I took off in my car with a full tank of gas to find specific sites in the Inland Empire. When I got within the proximity of the San Andreas Fault Line where it intersects Mill Creek Road, I expected to see a sign, maybe literal or geological. I asked a man in a truck parked
along the road, and he said, “People come all the time looking for the fault; it’s somewhere between here and a road to the south.” Like a mirage or the elusive, here, the tangible is just beyond the grasp.
Now Mystic Lake. A complete sentence or a full conjecture is created just by saying that name. Once again, when I started on my search for it in the Inland Empire, maps and GPS only tempted me toward it. Sitting on the side of Gilman Springs Road, looking toward where the lake should be, the endless trail of speeding cars and trucks pushed and pulled the soft field grass separating me from my sight line. Back at the studio, an aerial view revealed the ghost of Mystic Lake, the echoes of its original perimeter, and a small eye of water at the other end from its tail.
Both Mystic Lake and the Andreas Fault Line were among a dozen locations where regional scholars, writers and artists consider the center of the Inland Empire. Other center points, for instance, have philosophical or spiritual cores: UC Riverside and the Riverside Public Library, The Arrowhead in the San Bernardino Mountains, or Poetry Night at Back to the Grind. The center points vary by as much as 30 miles in all directions, and by defining these with concentric circles, the boundary of the Inland Empire is implied, and looks like competing Venn diagrams.
When I was in search of the San Andreas, I showed a man my map of the Inland Empire, and his first comment was that Adelanto wasn’t included. He said, “Adelanto is where you go to die.” When I asked if that was a saying (like the Japanese version, “See Nikko and die”), he said that “Apple Valley is where everyone is all happy, and then Victorville is where the mall is, and Adelanto, well, everything is gray.”

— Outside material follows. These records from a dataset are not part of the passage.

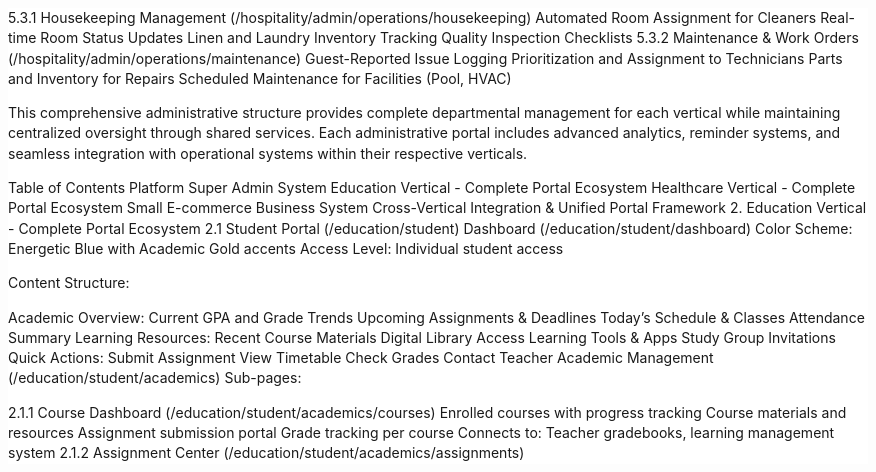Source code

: 5.3.1 Housekeeping Management (/hospitality/admin/operations/housekeeping)
Automated Room Assignment for Cleaners
Real-time Room Status Updates
Linen and Laundry Inventory Tracking
Quality Inspection Checklists
5.3.2 Maintenance & Work Orders (/hospitality/admin/operations/maintenance)
Guest-Reported Issue Logging
Prioritization and Assignment to Technicians
Parts and Inventory for Repairs
Scheduled Maintenance for Facilities (Pool, HVAC)


This comprehensive administrative structure provides complete departmental management for each vertical while maintaining centralized oversight through shared services. Each administrative portal includes advanced analytics, reminder systems, and seamless integration with operational systems within their respective verticals.



Table of Contents
Platform Super Admin System 
Education Vertical - Complete Portal Ecosystem
Healthcare Vertical - Complete Portal Ecosystem
Small E-commerce Business System
Cross-Vertical Integration & Unified Portal Framework
2. Education Vertical - Complete Portal Ecosystem
2.1 Student Portal (/education/student)
Dashboard (/education/student/dashboard)
Color Scheme: Energetic Blue with Academic Gold accents Access Level: Individual student access

Content Structure:

Academic Overview:
Current GPA and Grade Trends
Upcoming Assignments & Deadlines
Today’s Schedule & Classes
Attendance Summary
Learning Resources:
Recent Course Materials
Digital Library Access
Learning Tools & Apps
Study Group Invitations
Quick Actions:
Submit Assignment
View Timetable
Check Grades
Contact Teacher
Academic Management (/education/student/academics)
Sub-pages:

2.1.1 Course Dashboard (/education/student/academics/courses)
Enrolled courses with progress tracking
Course materials and resources
Assignment submission portal
Grade tracking per course
Connects to: Teacher gradebooks, learning management system
2.1.2 Assignment Center (/education/student/academics/assignments)
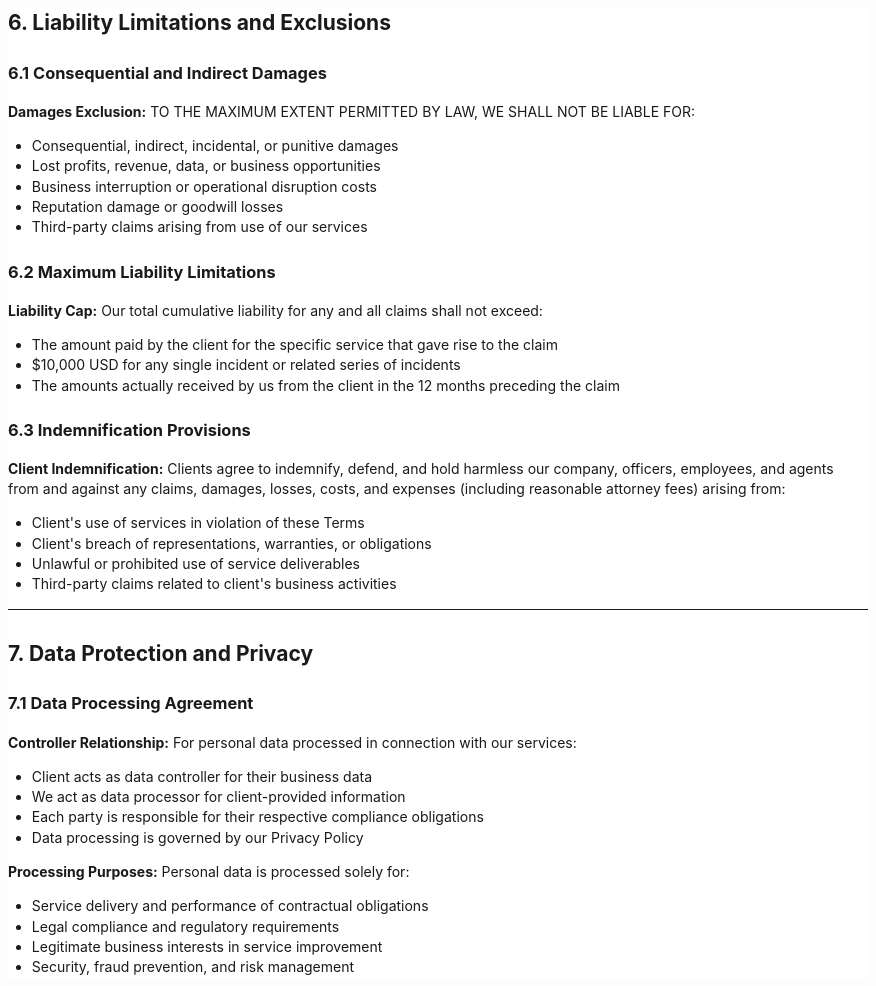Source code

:## 6. Liability Limitations and Exclusions

### 6.1 Consequential and Indirect Damages

**Damages Exclusion:**
TO THE MAXIMUM EXTENT PERMITTED BY LAW, WE SHALL NOT BE LIABLE FOR:
- Consequential, indirect, incidental, or punitive damages
- Lost profits, revenue, data, or business opportunities
- Business interruption or operational disruption costs
- Reputation damage or goodwill losses
- Third-party claims arising from use of our services

### 6.2 Maximum Liability Limitations

**Liability Cap:**
Our total cumulative liability for any and all claims shall not exceed:
- The amount paid by the client for the specific service that gave rise to the claim
- $10,000 USD for any single incident or related series of incidents
- The amounts actually received by us from the client in the 12 months preceding the claim

### 6.3 Indemnification Provisions

**Client Indemnification:**
Clients agree to indemnify, defend, and hold harmless our company, officers, employees, and agents from and against any claims, damages, losses, costs, and expenses (including reasonable attorney fees) arising from:
- Client's use of services in violation of these Terms
- Client's breach of representations, warranties, or obligations
- Unlawful or prohibited use of service deliverables
- Third-party claims related to client's business activities

---

## 7. Data Protection and Privacy

### 7.1 Data Processing Agreement

**Controller Relationship:**
For personal data processed in connection with our services:
- Client acts as data controller for their business data
- We act as data processor for client-provided information
- Each party is responsible for their respective compliance obligations
- Data processing is governed by our Privacy Policy

**Processing Purposes:**
Personal data is processed solely for:
- Service delivery and performance of contractual obligations
- Legal compliance and regulatory requirements
- Legitimate business interests in service improvement
- Security, fraud prevention, and risk management
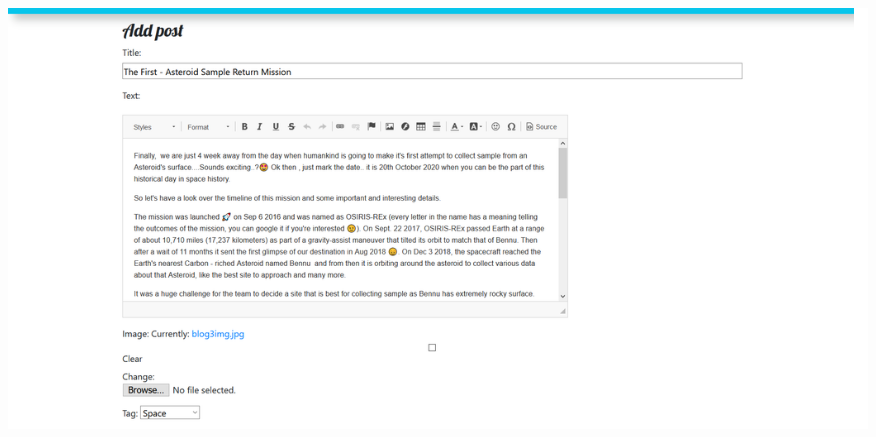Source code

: <img src="https://github.com/prakhar1144/my-first-blog/blob/master/Images/blog-6.png" alt="img" width="846" />

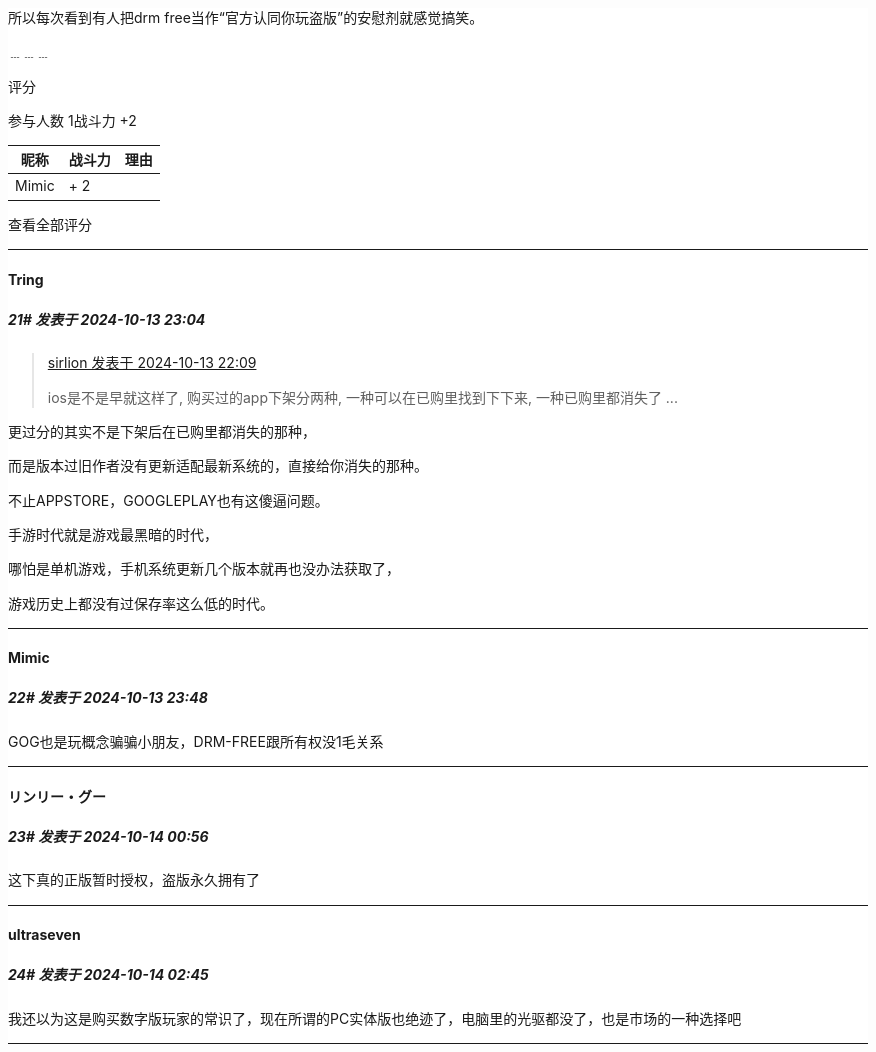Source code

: 所以每次看到有人把drm free当作“官方认同你玩盗版”的安慰剂就感觉搞笑。

﹍﹍﹍

评分

 参与人数 1战斗力 +2

|昵称|战斗力|理由|
|----|---|---|
| Mimic| + 2||

查看全部评分

*****

####  Tring  
##### 21#       发表于 2024-10-13 23:04

<blockquote><a href="httphttps://bbs.saraba1st.com/2b/forum.php?mod=redirect&amp;goto=findpost&amp;pid=66443221&amp;ptid=2203022" target="_blank">sirlion 发表于 2024-10-13 22:09</a>

ios是不是早就这样了, 购买过的app下架分两种, 一种可以在已购里找到下下来, 一种已购里都消失了 ...</blockquote>
更过分的其实不是下架后在已购里都消失的那种，

而是版本过旧作者没有更新适配最新系统的，直接给你消失的那种。

不止APPSTORE，GOOGLEPLAY也有这傻逼问题。

手游时代就是游戏最黑暗的时代，

哪怕是单机游戏，手机系统更新几个版本就再也没办法获取了，

游戏历史上都没有过保存率这么低的时代。

*****

####  Mimic  
##### 22#       发表于 2024-10-13 23:48

GOG也是玩概念骗骗小朋友，DRM-FREE跟所有权没1毛关系

*****

####  リンリー・グー  
##### 23#       发表于 2024-10-14 00:56

这下真的正版暂时授权，盗版永久拥有了

*****

####  ultraseven  
##### 24#       发表于 2024-10-14 02:45

我还以为这是购买数字版玩家的常识了，现在所谓的PC实体版也绝迹了，电脑里的光驱都没了，也是市场的一种选择吧

*****
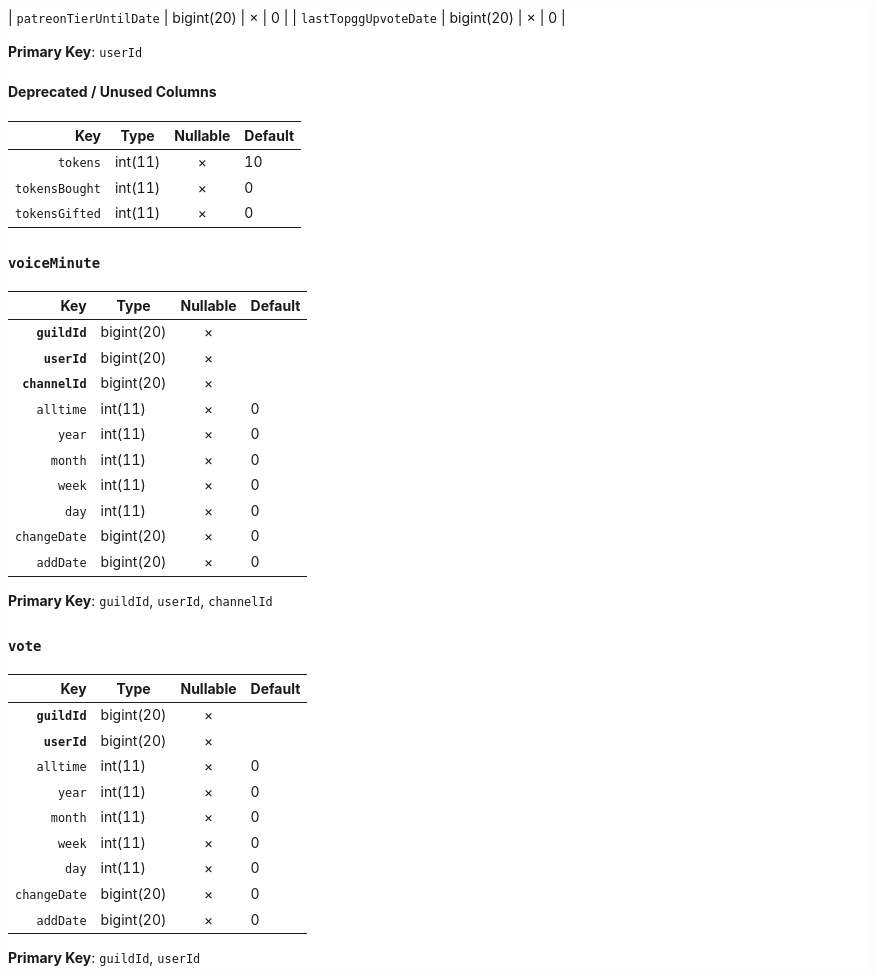 |  `patreonTierUntilDate` | bigint(20) |    ×     | 0       |
|   `lastTopggUpvoteDate` | bigint(20) |    ×     | 0       |

**Primary Key**: `userId`

#### Deprecated / Unused Columns

|            Key | Type    | Nullable | Default |
| -------------: | ------- | :------: | ------- |
|       `tokens` | int(11) |    ×     | 10      |
| `tokensBought` | int(11) |    ×     | 0       |
| `tokensGifted` | int(11) |    ×     | 0       |

### `voiceMinute`

|             Key | Type       | Nullable | Default |
| --------------: | ---------- | :------: | ------- |
|   **`guildId`** | bigint(20) |    ×     |         |
|    **`userId`** | bigint(20) |    ×     |         |
| **`channelId`** | bigint(20) |    ×     |         |
|       `alltime` | int(11)    |    ×     | 0       |
|          `year` | int(11)    |    ×     | 0       |
|         `month` | int(11)    |    ×     | 0       |
|          `week` | int(11)    |    ×     | 0       |
|           `day` | int(11)    |    ×     | 0       |
|    `changeDate` | bigint(20) |    ×     | 0       |
|       `addDate` | bigint(20) |    ×     | 0       |

**Primary Key**: `guildId`, `userId`, `channelId`

### `vote`

|           Key | Type       | Nullable | Default |
| ------------: | ---------- | :------: | ------- |
| **`guildId`** | bigint(20) |    ×     |         |
|  **`userId`** | bigint(20) |    ×     |         |
|     `alltime` | int(11)    |    ×     | 0       |
|        `year` | int(11)    |    ×     | 0       |
|       `month` | int(11)    |    ×     | 0       |
|        `week` | int(11)    |    ×     | 0       |
|         `day` | int(11)    |    ×     | 0       |
|  `changeDate` | bigint(20) |    ×     | 0       |
|     `addDate` | bigint(20) |    ×     | 0       |

**Primary Key**: `guildId`, `userId`
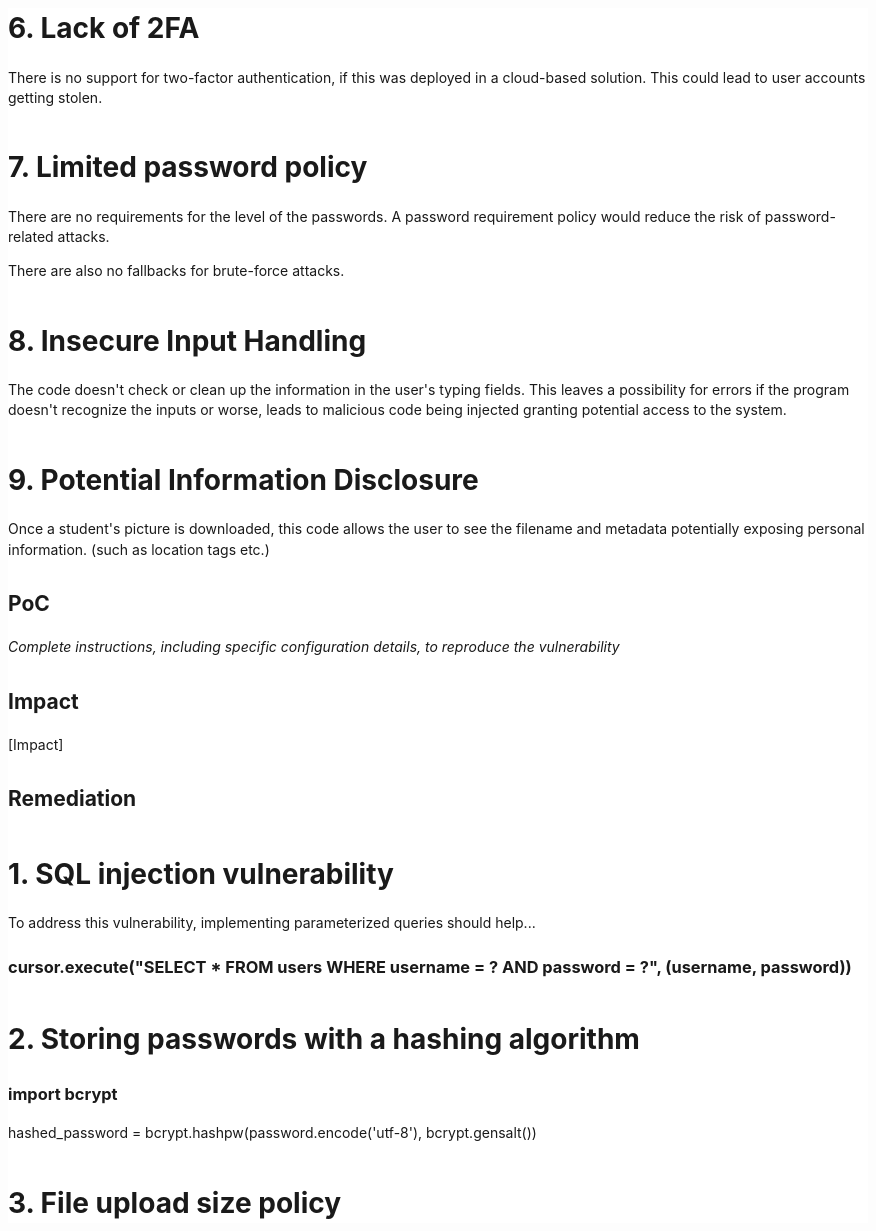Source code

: # 6. Lack of 2FA
There is no support for two-factor authentication, if this was deployed in a cloud-based solution. This could lead to user accounts getting stolen. 

# 7. Limited password policy
There are no requirements for the level of the passwords. A password requirement policy would reduce the risk of password-related attacks.

There are also no fallbacks for brute-force attacks. 

# 8. Insecure Input Handling
The code doesn't check or clean up the information in the user's typing fields. This leaves a possibility for errors if the program doesn't recognize the inputs or worse, leads to malicious code being injected granting potential access to the system. 

# 9. Potential Information Disclosure
Once a student's picture is downloaded, this code allows the user to see the filename and metadata potentially exposing personal information. (such as location tags etc.)


## PoC

*Complete instructions, including specific configuration details, to reproduce the vulnerability*

## Impact

[Impact]

## Remediation

# 1. SQL injection vulnerability
To address this vulnerability, implementing parameterized queries should help...
### cursor.execute("SELECT * FROM users WHERE username = ? AND password = ?", (username, password))

# 2. Storing passwords with a hashing algorithm
### import bcrypt 

hashed_password = bcrypt.hashpw(password.encode('utf-8'), bcrypt.gensalt())

# 3. File upload size policy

Again back at the studio, Adelanto became an important location, and my personal goal was to make sure it held its place in the map I was creating. Checking online, the Google side bar for the town shows a gray house swallowed by desolation and punctuated by a blue and green trash cans. The city boundary looks like a hieroglyph. But digging further, there are many photos of this city’s sign:
Welcome City of Adelanto
THE CITY WITH UNLIMITED POSSIBILTIES
I have no room in my heart for cynicism though surrounded by it in my profession and politics. Adelanto’s city sign represents the hope and dignity that we hold to appreciate life. My journeys as a visitor to these sites and sister sites, unfold intangible places that hold memory and yes, possibilities. Held in the framework of a table, photography, and sculptural vessels is the Inland Empire as I would seek it, like trying to grasp in my hand the spots floating from my eyes. The Map is a Legend (Equidistant Inland Empire) embraces a hypothetical journey.